Text shown:
Begin
Curious case of Insert Lock Timeouts
I’ve been a BC dev for a while now. It’s been a learning experience through and through. But there was always an area that I kept pushing away. SQL. I don’t really know why, I never had issues with it, so I guess in my mind I just pushed it away as unimportant. It sat in some distant pile with permissions, tooltips, and translations — my afterthought pile.
This meant I never really understood indexes, database locks, or SIFTs. And I didn’t need to. There are no locking issues when you’re testing with just one user. Well fast forward a few years, and that all had to change.
For the better part of last year, I was working on a project where we were trying to analyze the performance of a huge monolithic app (3k+ objects). There were many sides we tried attacking the problem from, AL Profiler, Telemetry, BCPT,… Ultimately, we decided that our first focus should be on removing locks as the app is planned to be used by 100+ concurrent users and a ton of background services.
We set up BCPT tests, start running them, and find our first batch of deadlocks and lock timeouts.
Time to figure out how locks work. I knew we got ReadIsolation a while ago that supposedly helps with locks. I came across a couple of brilliant blog posts by Alexander Drogin. They helped me understand what locks are and how read isolation changes them. That’s not what I’m going to focus on here, but if you’re interested in that, here are the links: Transaction Isolation in Business Central, ReadCommitted Isolation in Azure SQL, ReadCommittedSnapshotIsolation and the Write Skew Anomaly.
Some changes to read isolation, some missing filters added and some write transactions started later in the process, and we made our first progress. No locks on 100 concurrent users! Okay, add another scenario, rinse, and repeat.
Everything seemed fine for a while until we added 5 or 6 scenarios to run concurrently. Then something extremely weird started happening. We got lock timeouts, but not on reads but on writes. That broke my mind. How am I blocked from inserting a record? I’d get modify, but insert? How can a different transaction meddle with inserts?
“We can’t save your changes right now, because a record in table ‘Simple Entry’ is being updated in a transaction done by another session. You’ll have to wait until the other transaction has completed, which may take a while. Please try again later.”
This is where the call stack breaks:
Now you’re probably thinking “Ha! You must have some weird logic on OnInsert trigger or a subscriber!”. Yeah, I thought that too. I removed all trigger, all subscribers, all global database subscribers, and nothing, still the same issue…
The answer was staring me right in the face. Here’s how the locks look after an insert to my SimpleEntry table.
Due to my lack of knowledge of what is SIFT and how it works, my mind dismissed it as “huh, that’s odd, anyway, moving on.”. But seeing the locks enough times, I decided maybe it finally is time to properly learn about SIFT.
If you’re comfortable with understanding SIFT, feel free to skip to the section about SIFT Locks where we continue the lock story. For everyone else, let’s take a detour, and understand what SIFTs are first.
SIFT in a nutshell
SIFT stands for SumIndexField Technology. The documentation could honestly do a better job of explaining the concept. Here’s how it works:
Imagine we have a simple table, like our SimpleEntry table. Nothing special, a primary key, a couple of fields, that’s it.
And say we have some data in there:
Now let’s say we want to figure out the total amount of sales entries. We’d do something like this:
Or also common, something like this
In both cases, the SQL server goes through all lines of type sales and starts calculating 125 + 642 + … = 1491!
End
Collected material:
Begin
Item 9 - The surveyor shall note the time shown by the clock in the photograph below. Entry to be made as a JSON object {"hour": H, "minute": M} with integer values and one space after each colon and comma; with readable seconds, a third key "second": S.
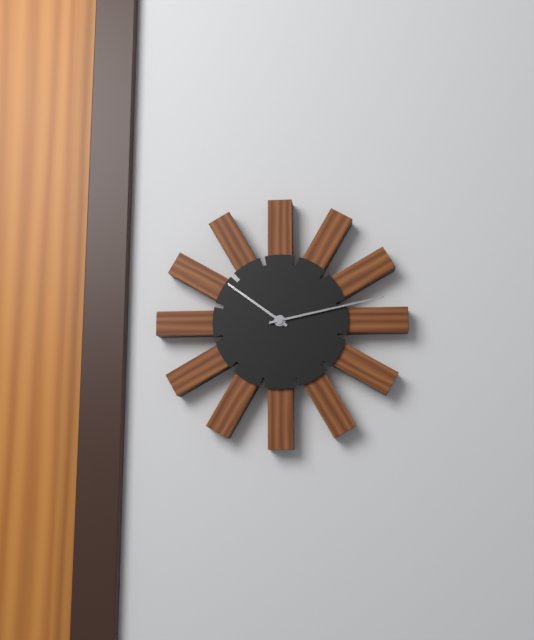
End
Written instruction: Reproduce everything in the post on insert lock timeouts from "This is where" down to "learn about SIFT.", swapping "call stack" for "stack trace". The material above has no connection to the post on insert lock timeouts.

Complete output:
This is where the stack trace breaks:
Now you’re probably thinking “Ha! You must have some weird logic on OnInsert trigger or a subscriber!”. Yeah, I thought that too. I removed all trigger, all subscribers, all global database subscribers, and nothing, still the same issue…
The answer was staring me right in the face. Here’s how the locks look after an insert to my SimpleEntry table.
Due to my lack of knowledge of what is SIFT and how it works, my mind dismissed it as “huh, that’s odd, anyway, moving on.”. But seeing the locks enough times, I decided maybe it finally is time to properly learn about SIFT.